Oh, Ben will love this… not!
She’s almost right. Ben will love having a birthday party, but it’ll be low key and our close friends and family. I’ll force Quinn to be there if I have to, but having Peyton and Noah come to town will make Ben’s day. It’s important to me he’s happy. I know I don’t always show him how much I care or what our friendship means, but he was my rock when Peyton had her accident. If it weren’t for Ben, I don’t know how I would’ve made it through the ordeal. There were countless nights I cried myself to sleep with his arms wrapped around me, holding me. His words were comforting, reassuring and hopeful. Ben is every bit my best friend, and I’d be lost without him.
4
Ben
It’s been my norm to stay on campus as long as possible after class. It’s easier to study here, and I have unlimited access to the library. Plus it gives me the opportunity to be a college student. Something I’ve missed since I’ve lived off campus this entire time, and while I like where I live, the complex is noisy, and there are far too many distractions, Elle being the biggest one of all. She knows I’d drop everything for her, but she’s also aware my grades are important to me. We’ve often joked about how our futures could align, with her in the music industry and me doing all her bands’ marketing.

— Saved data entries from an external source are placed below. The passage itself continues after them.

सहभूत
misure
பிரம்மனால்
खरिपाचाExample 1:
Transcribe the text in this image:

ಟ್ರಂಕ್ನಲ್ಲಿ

I suppose there’s a chance those jokes or even dreams won’t come true if I don’t take the internship. I can put my dreams on hold and follow her around. It’s what I’ve been doing since we graduated college. I never wanted to come to UCLA, but it’s where she was going and the thought of not seeing her every day physically pained me. I know it’s not normal to feel this way about someone, especially when I’ve been so clearly friend zoned, but I do. If asked, I’d move heaven and earth for her. I wish I could say she’d never ask, but the thing is, she would and likely will someday and with my current mindset, I’d do whatever I could to please her.
The letter Professor Jacobs handed me the other day sits on the table, most of it underneath my textbook. I can see the address of the firm, peeking out. It’s one I memorized the day I figured out I wanted to work in advertising. To have the ability to create and engage an active audience through visual technique and words is fascinating. To learn from the best would be career defining. It’s my dream, and yet I haven’t told anyone about it. I wish I knew why.